Jury selection began in New York City this week for the criminal trial in which former president Donald Trump’s companies face charges for dodging taxes. Even after the judge in the case dismissed about half of the 130 potential jurors called—many because they made clear that they did not think they could be impartial—the remaining jurors quizzed by attorneys on both sides displayed remarkable antipathy toward the former president.

“I think Mr. Trump has no morals, I think he thinks only of himself. I think he is a criminal. I think he’s done irreparable damage to this country,” one potential juror responded to an attorney for the Trump Organization on Tuesday morning when asked if he had any strong feelings about Trump. 

The man said his belief that Trump has terribly harmed the country was exactly why he could be impartial: “Anything he has done, to do with anything here is trivial compared to all that,” the man said. 

Ultimately, that potential juror was dismissed, but as he gave his assessment of Trump’s character it sent ripples of amusement through the dozens of other prospective jurors waiting their turn to be interrogated by the judge and attorneys and set off a loud clattering of keyboards from the throng of reporters at the back of the courtroom. 

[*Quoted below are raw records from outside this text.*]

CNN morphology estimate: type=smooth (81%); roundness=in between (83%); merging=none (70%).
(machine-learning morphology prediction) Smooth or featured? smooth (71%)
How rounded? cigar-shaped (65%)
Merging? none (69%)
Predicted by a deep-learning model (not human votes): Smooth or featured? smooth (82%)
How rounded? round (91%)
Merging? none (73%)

A woman who was also eventually dismissed said that as a native New Yorker, she also had a very poor view of Trump, specifically the way she believes he does business. “Growing up I knew people who worked in Atlantic City who never got paid by him,” she said, going on to list other issues she had with Trump’s companies. “To have that experience, of many companies that he’s been associated with being, in my mind, associated with fraud—but I would set that aside.”

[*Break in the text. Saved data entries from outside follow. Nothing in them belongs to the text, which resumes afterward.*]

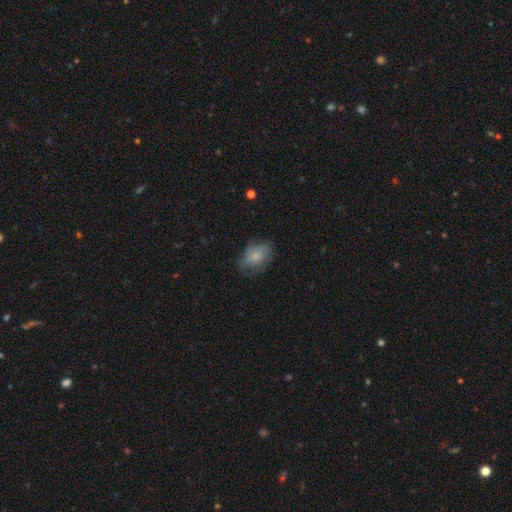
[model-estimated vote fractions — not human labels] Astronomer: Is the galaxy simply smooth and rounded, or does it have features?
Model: smooth — 75%.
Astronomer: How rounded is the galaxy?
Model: in between — 83%.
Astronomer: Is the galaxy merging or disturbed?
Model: none — 64%.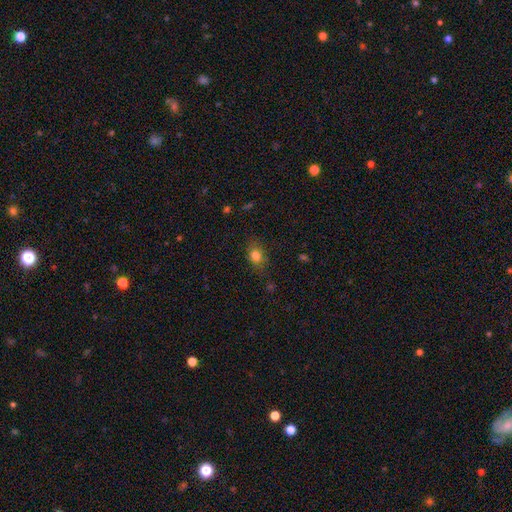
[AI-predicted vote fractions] Smooth or featured? Predicted: smooth (p=0.80). How rounded? Predicted: in between (p=0.62). Merging? Predicted: none (p=0.79).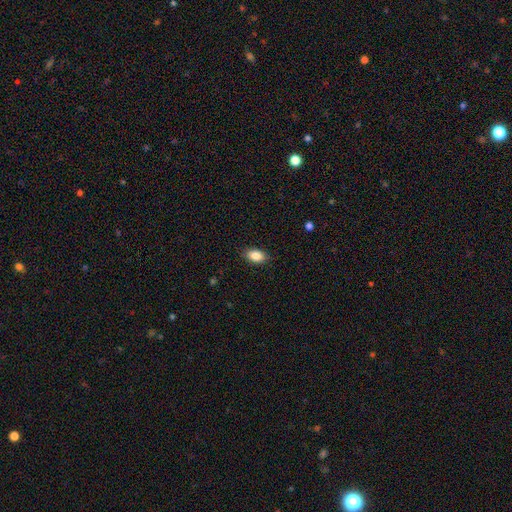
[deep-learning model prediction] A smooth galaxy with no disk features (87%) that is in between round and cigar-shaped (91%). Merging: none (87%).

Another person who said she strongly disliked Trump and disagreed with his Supreme Court Justice picks as president still made it onto the jury. No jurors interviewed openly expressed any particular sympathy or affection for Trump, and among jurors who didn’t have something negative to say, Trump at best seemed to elicit boredom.

In total, over the first day and a half of jury selection, a total of seven jurors were picked—11 more are needed to complete the jury and a slate of alternates. The trial itself could start as early as Monday.